EXTRACT TO READ:
Re: [LAD] Is -ffast-math safe for audio?
On Sat, Nov 24, 2018 at 10:49:46AM +, Will Godfrey wrote:
> >The safe way is of course:
> >
> >int i = (int) floorf (p);
> >float f = p - i;
> I'd been mulling over *exactly* that point for some time. My reasoning being
> that in the latter case, if the integer was slightly wrong then using it for
> the subtraction should give a remainder that was also slightly wrong, but in a
> direction that tends to compensate for the error.
How can an int be 'slightly wrong' ? :-)
The advantage of the 'safe' way is that you always have p == i + f.
> The other thing, is why do we need the floorf? Or in the original example
> (which was taken from working code) truncf?
> A straight cast to int seems to give exactly the same result, and is at least
> twice as fast with -O3 and about 4 times as fast unoptimised.
We want f >= 0, so rounding must be towards -inf. Casting will truncate
(i.e. round towards zero). This gives the correct result only if p >= 0.
That may be all you need, but I wouldn't like to depend on it.

DATASET EXTRACT:

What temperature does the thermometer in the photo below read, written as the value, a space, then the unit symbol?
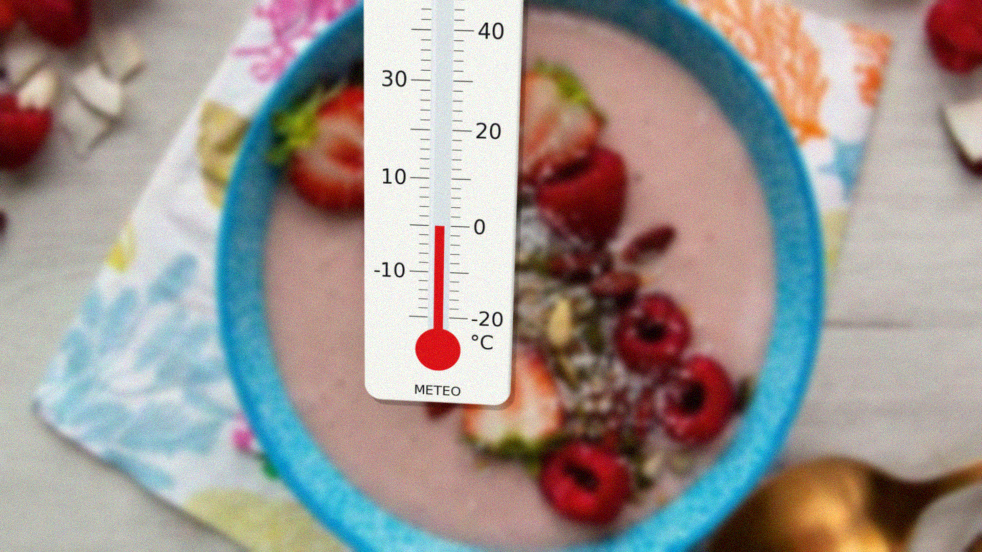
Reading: 0 °C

INSTRUCTIONS TO FOLLOW: Write out, word for word, the passage of the -ffast-math forum reply above starting with "The advantage of" and going on through "as fast unoptimised.".

FINAL ANSWER:
The advantage of the 'safe' way is that you always have p == i + f.
> The other thing, is why do we need the floorf? Or in the original example
> (which was taken from working code) truncf?
> A straight cast to int seems to give exactly the same result, and is at least
> twice as fast with -O3 and about 4 times as fast unoptimised.